SINGAPORE: A woman who refused to leave her meal at an Aljunied food centre and a group playing tennis were among those caught breaking elevated safe distancing measures, said the Ministry of the Environment and Water Resources (MEWR) in a press release on Monday (Apr 13).

In all, more than 200 fines will be issued to members of the public who flouted the rules, said MEWR.

Singapore has closed non-essential businesses and introduced strict measures as part of a “circuit breaker” period to stem the spread of COVID-19.

READ: COVID-19: Singapore makes ‘decisive move’ to close most workplaces and impose full home-based learning for schools, says PM Lee

But in spite of the tighter safe distancing measures, members of the public were still seen loitering or using facilities, playing fields and areas that had been cordoned off on Sunday and Monday, said MEWR.

A group of people were caught playing tennis at the closed Tanglin Tennis Academy, while another group was seen playing at an open field in Tanjong Rhu.

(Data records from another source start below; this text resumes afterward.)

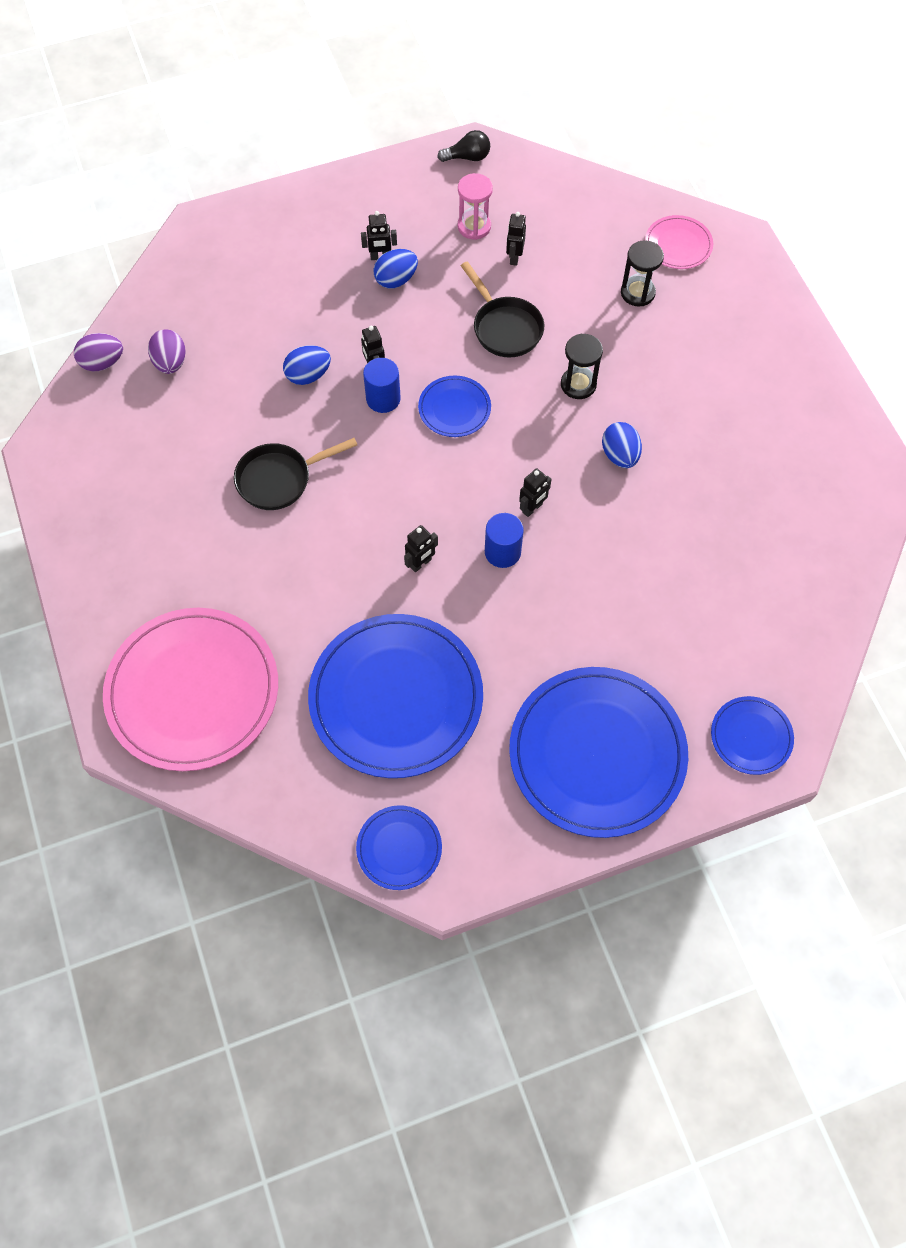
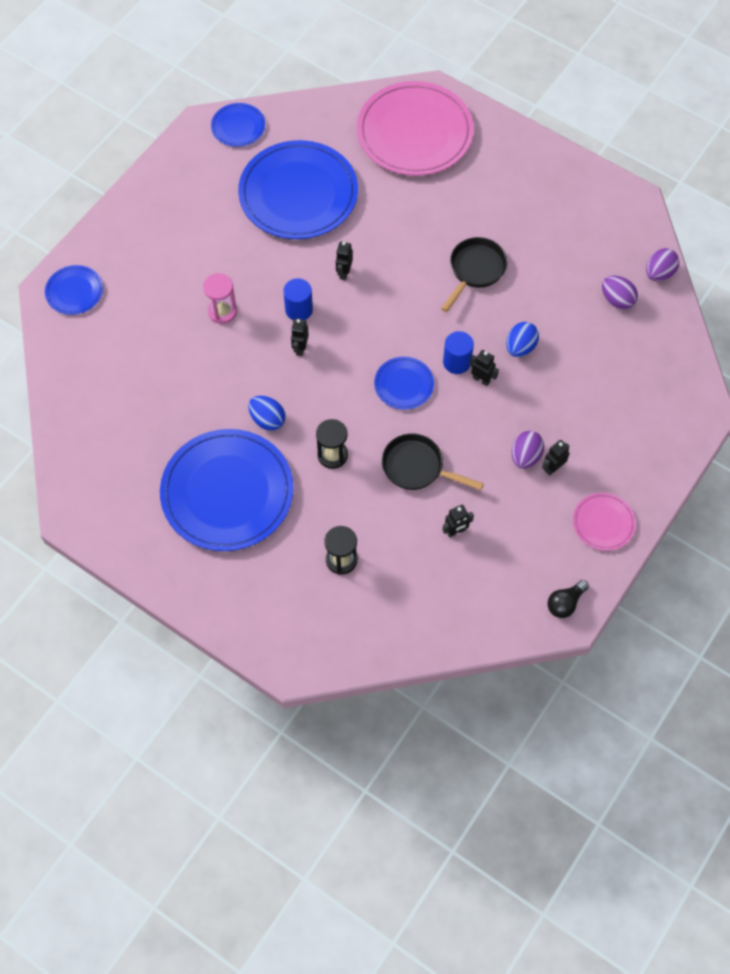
camera: 145 degrees right, 0 degrees up
(396, 280) = (525, 456): blue egg -> purple egg
(474, 226) = (507, 540): pink hourglass -> pink hourglass (222, 311)
(514, 257) = (456, 531): black robot -> black robot turned 90 degrees clockwise
(597, 753) = (161, 231): blue plate -> blue plate (227, 492)
(678, 245) = (339, 626): pink plate -> pink plate (603, 523)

Enforcement officers also caught a group playing baseball in a closed private field at Tanglin Rugby Club.

Some members of the public caught on Monday were uncooperative and the police had to be called in, said MEWR.

These included a woman who sat on a marked seat at a food centre in Block 117 Aljunied Avenue 2. 

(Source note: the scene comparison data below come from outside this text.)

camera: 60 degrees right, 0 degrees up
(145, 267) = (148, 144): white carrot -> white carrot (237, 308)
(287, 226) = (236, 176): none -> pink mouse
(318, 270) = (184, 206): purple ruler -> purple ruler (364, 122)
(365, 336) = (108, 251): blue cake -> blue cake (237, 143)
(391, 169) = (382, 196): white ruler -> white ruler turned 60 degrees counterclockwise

People flouting elevated safe distancing measures 2

A woman refused to leave a food centre in Aljunied despite being told to do so. (Photo: Ministry of the Environment and Water Resources)

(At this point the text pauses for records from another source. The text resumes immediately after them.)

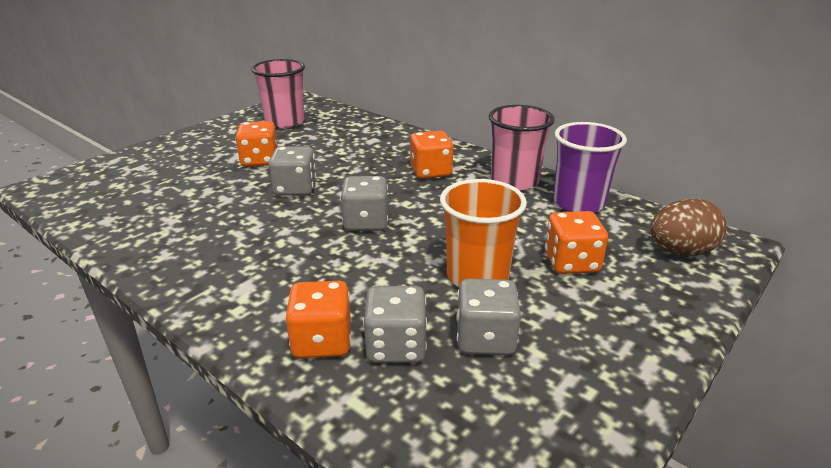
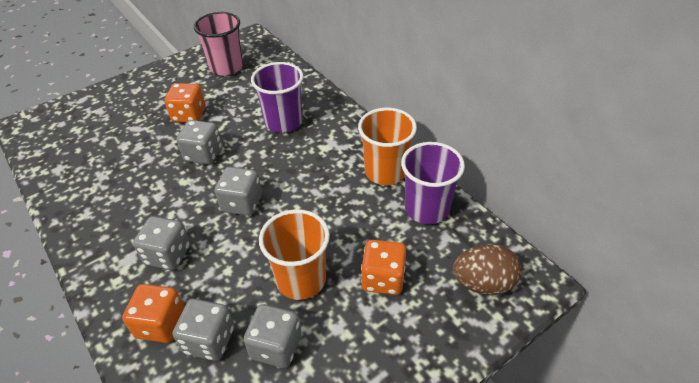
camera: 15 degrees right, 15 degrees up
(296, 277) = (168, 255): none -> grey dice
(376, 156) = (283, 122): none -> purple cup
(431, 172) = (320, 149): orange dice -> none
(514, 181) = (385, 171): pink cup -> orange cup

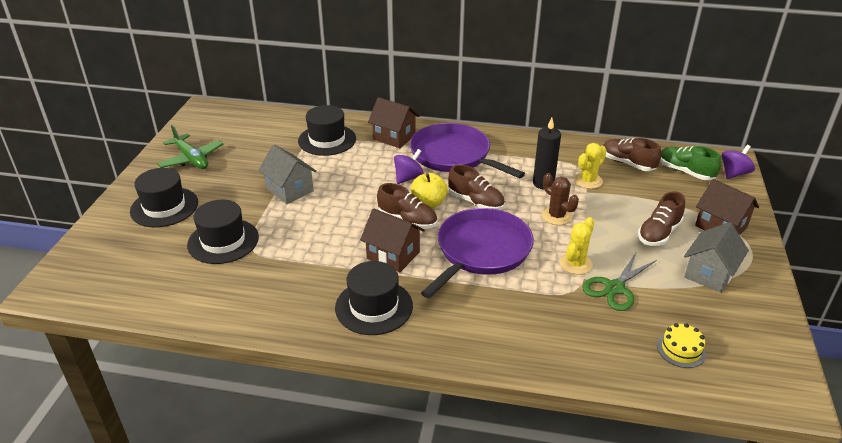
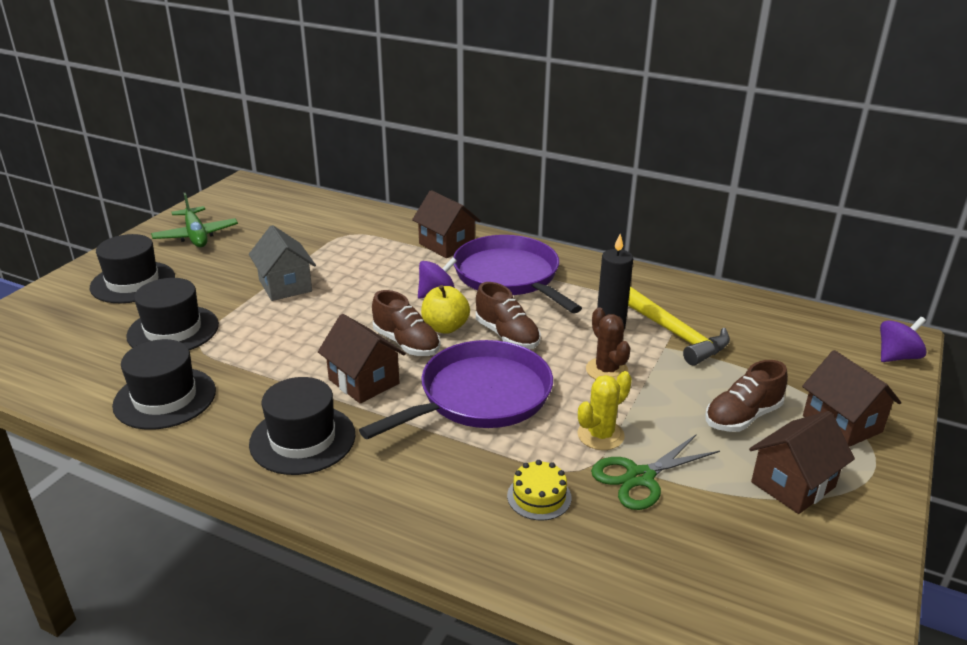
camera: 15 degrees right, 5 degrees down
(327, 140) = (363, 237): black hat -> black hat (165, 398)
(588, 181) = (674, 333): yellow cactus -> yellow hammer
(627, 163) = (742, 320): brown shoe -> none
(681, 349) = (696, 581): yellow cake -> yellow cake (539, 496)
(685, 172) = (822, 343): green shoe -> none
(709, 274) = (793, 485): grey house -> brown house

“Police assistance was required as she refused to leave, continued eating and refused to provide her particulars,” said the ministry.

More than 2,900 enforcement officers and ambassadors were deployed on Monday to ensure people were complying with the rules.

The ministry also cautioned against handing money to people who claim to be enforcement officers, saying its officers will not demand payment of fines on the spot. 

“Notices will be issued to offenders in hard copy either on site, or through the mail. No immediate payment or handing over of cash is required,” said MEWR.